> [Assigned task]: Transcribe the records in full, keeping every character as it is.

> [Extracted page text data]:
--- START ---

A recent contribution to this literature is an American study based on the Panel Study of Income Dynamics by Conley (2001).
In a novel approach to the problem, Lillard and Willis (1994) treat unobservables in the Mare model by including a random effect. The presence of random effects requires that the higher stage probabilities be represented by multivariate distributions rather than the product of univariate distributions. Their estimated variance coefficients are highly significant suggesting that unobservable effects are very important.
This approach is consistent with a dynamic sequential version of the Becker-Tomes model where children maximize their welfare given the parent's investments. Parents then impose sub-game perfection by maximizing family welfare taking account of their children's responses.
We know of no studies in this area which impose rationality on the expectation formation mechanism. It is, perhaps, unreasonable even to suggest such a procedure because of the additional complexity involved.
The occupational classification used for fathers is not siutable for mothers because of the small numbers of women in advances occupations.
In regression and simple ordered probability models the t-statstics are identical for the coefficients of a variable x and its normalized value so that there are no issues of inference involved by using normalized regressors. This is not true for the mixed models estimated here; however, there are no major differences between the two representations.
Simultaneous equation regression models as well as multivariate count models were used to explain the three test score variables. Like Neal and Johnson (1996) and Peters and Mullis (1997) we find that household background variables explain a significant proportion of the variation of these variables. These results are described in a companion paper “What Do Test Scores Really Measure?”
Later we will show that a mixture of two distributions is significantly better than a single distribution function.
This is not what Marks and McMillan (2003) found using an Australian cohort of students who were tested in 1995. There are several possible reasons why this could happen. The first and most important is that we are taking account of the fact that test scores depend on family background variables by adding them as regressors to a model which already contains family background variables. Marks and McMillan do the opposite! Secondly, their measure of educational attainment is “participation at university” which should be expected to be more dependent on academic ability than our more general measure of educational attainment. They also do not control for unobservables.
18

--- END ---

> [Solved exercise]:
A recent contribution to this literature is an American study based on the Panel Study of Income Dynamics by Conley (2001).
In a novel approach to the problem, Lillard and Willis (1994) treat unobservables in the Mare model by including a random effect. The presence of random effects requires that the higher stage probabilities be represented by multivariate distributions rather than the product of univariate distributions. Their estimated variance coefficients are highly significant suggesting that unobservable effects are very important.
This approach is consistent with a dynamic sequential version of the Becker-Tomes model where children maximize their welfare given the parent's investments. Parents then impose sub-game perfection by maximizing family welfare taking account of their children's responses.
We know of no studies in this area which impose rationality on the expectation formation mechanism. It is, perhaps, unreasonable even to suggest such a procedure because of the additional complexity involved.
The occupational classification used for fathers is not siutable for mothers because of the small numbers of women in advances occupations.
In regression and simple ordered probability models the t-statstics are identical for the coefficients of a variable x and its normalized value so that there are no issues of inference involved by using normalized regressors. This is not true for the mixed models estimated here; however, there are no major differences between the two representations.
Simultaneous equation regression models as well as multivariate count models were used to explain the three test score variables. Like Neal and Johnson (1996) and Peters and Mullis (1997) we find that household background variables explain a significant proportion of the variation of these variables. These results are described in a companion paper “What Do Test Scores Really Measure?”
Later we will show that a mixture of two distributions is significantly better than a single distribution function.
This is not what Marks and McMillan (2003) found using an Australian cohort of students who were tested in 1995. There are several possible reasons why this could happen. The first and most important is that we are taking account of the fact that test scores depend on family background variables by adding them as regressors to a model which already contains family background variables. Marks and McMillan do the opposite! Secondly, their measure of educational attainment is “participation at university” which should be expected to be more dependent on academic ability than our more general measure of educational attainment. They also do not control for unobservables.
18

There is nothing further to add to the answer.